Judo

Judo

Il Judo (柔道 Jūdō, Via della Cedevolezza) è un'arte marziale giapponese formalmente nata in Giappone con la fondazione del Kōdōkan da parte del Prof. Jigorō Kanō, nel 1882.
I praticanti di tale disciplina sono denominati judoisti o più comunemente judoka (柔道家 jūdōka), con un certo abuso di linguaggio in quanto la parola 家ka è un suffisso nobiliare che andrebbe usato solamente dal raggiungimento del 3°Dan in poi.

"Il jūdō è la via (道) più efficace per utilizzare la forza fisica e mentale.
Allenarsi nella disciplina del jūdō significa raggiungere la perfetta conoscenza dello spirito attraverso l'addestramento attacco-difesa e l'assiduo sforzo per ottenere un miglioramento fisico-spirituale.
Il perfezionamento dell'io così ottenuto dovrà essere indirizzato al servizio sociale, che costituisce l'obiettivo ultimo del jūdō.
Jū (柔) è un bellissimo concetto riguardante la logica, la virtù e lo splendore; è la realtà di ciò che è sincero, buono e bello. L'espressione del jūdō è attraverso il waza, che si acquisisce con l'allenamento tecnico basato sullo studio scientifico."
(Jigorō Kanō)

Il jūdō è in seguito divenuto ufficialmente disciplina olimpica nel 1964, in occasione delle Olimpiadi di Tōkyō, e ha rappresentato alle Olimpiadi di Atene 2004 il terzo sport più universale, con atleti da 98 paesi.

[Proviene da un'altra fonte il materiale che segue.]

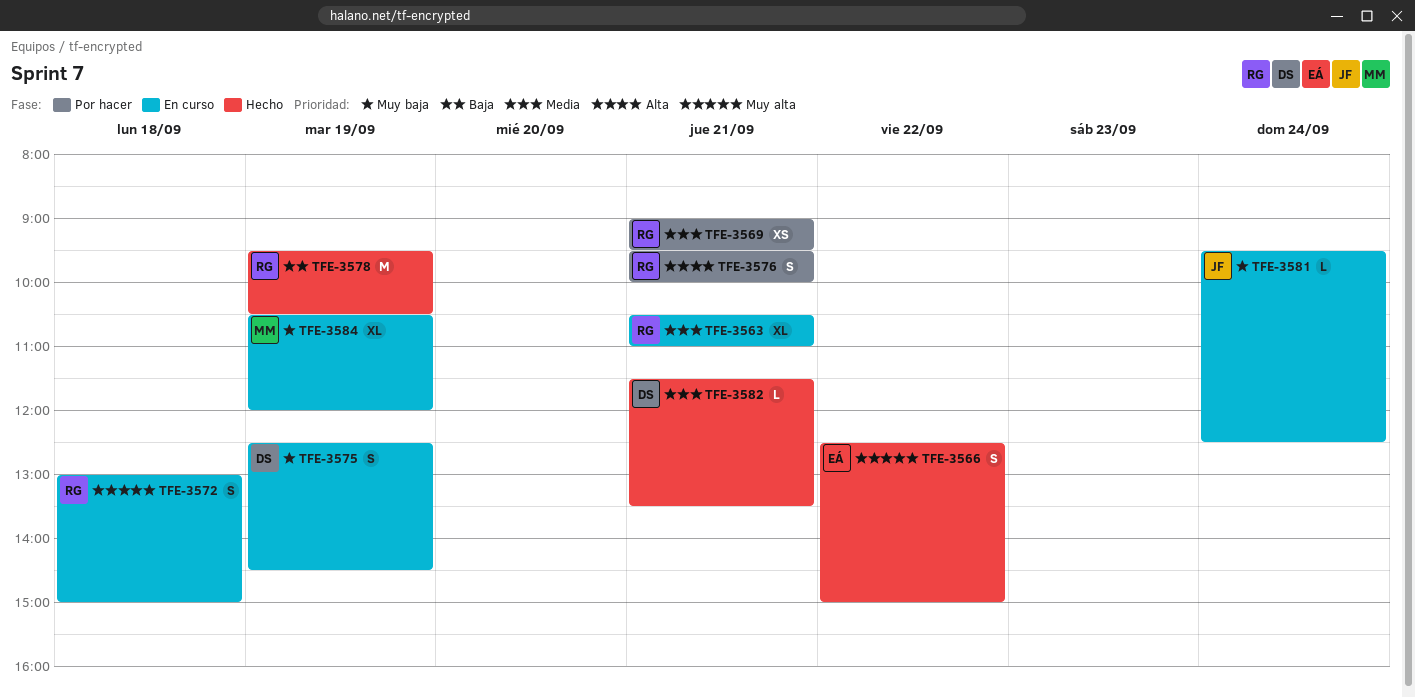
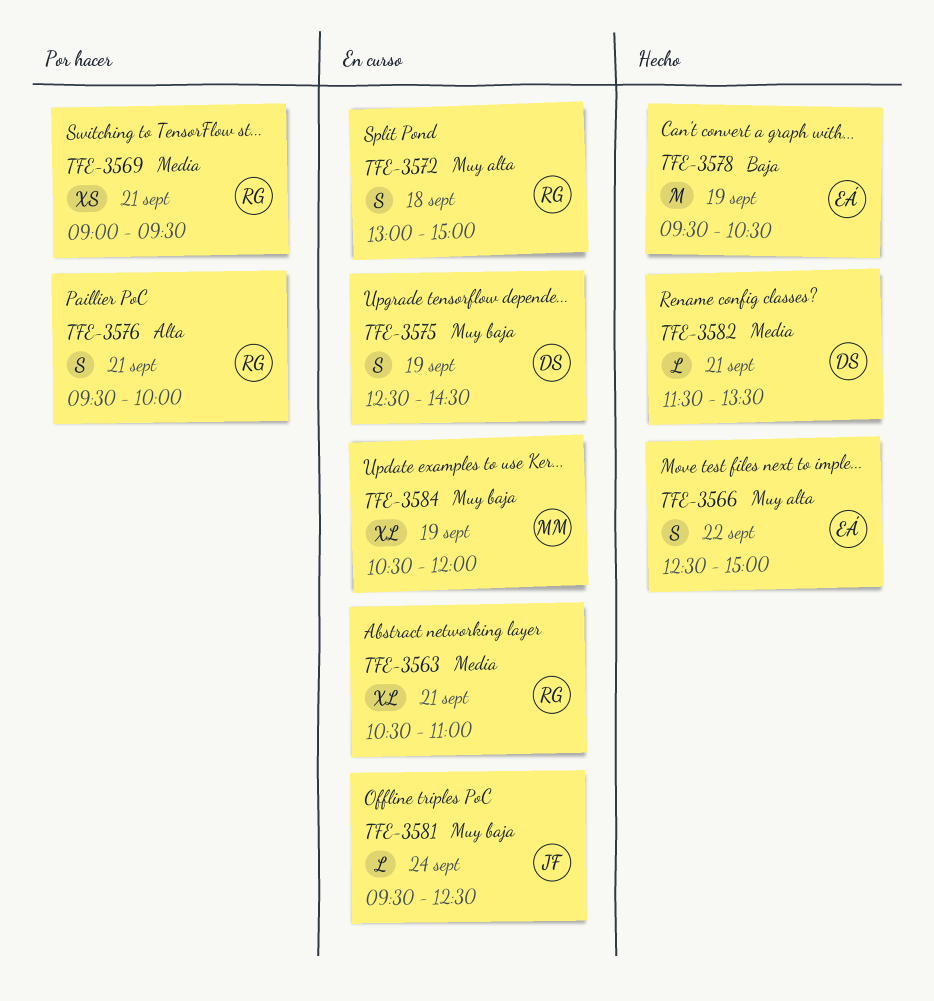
TFE-3578, owner: RG -> EÁ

Il termine "jūdō" è composto da due kanji: 柔 (jū, yawara = gentilezza, adattabilità, cedevolezza) e 道 (dō = via); ed è quindi traducibile anche come via dell'adattabilità, o via della gentilezza; esplicitando così il principio yawara (柔?) sul quale si basa il jūdō.
 
« Il termine "jūdō" è stato usato in tempi remoti antecedenti alla restaurazione Meiji, ma generalmente si preferiva dire "jū-jutsu", o più comunemente "yawara", che compendia il precedente: l'uno richiamandosi all'agilità vera e propria e l'altro alle tecniche di attacco e difesa.»
(Jigorō Kanō)

Il jūdō del Prof. Kanō è l'evoluzione del jū-jutsu della Tenshin Shin'yo-ryũ e della Kitō-ryũ.


Il Jūdōgi

I jūdōka portano una tenuta chiamata Jūdōgi composta da pantaloni di cotone bianco rinforzato soprattutto alle ginocchia (zubon) e una giacca bianca di cotone rinforzato (uwagi) tenuti insieme da una cintura (obi) colorata. Introdotto nel judo per la prima volta, il colore della cintura serve a riconoscere il grado e l'esperienza di un judoista. In gara i contendenti indossano una cintura bianca o rossa da sola o in aggiunta alla propria cintura allo scopo di distinguerli e attribuire i punteggi conquistati in gara.
Nei tornei e campionati internazionali ed olimpici uno dei due indossa un judogi di colore blu, per essere meglio distinguibili non tanto dall'arbitro quanto dal pubblico, specialmente televisivo.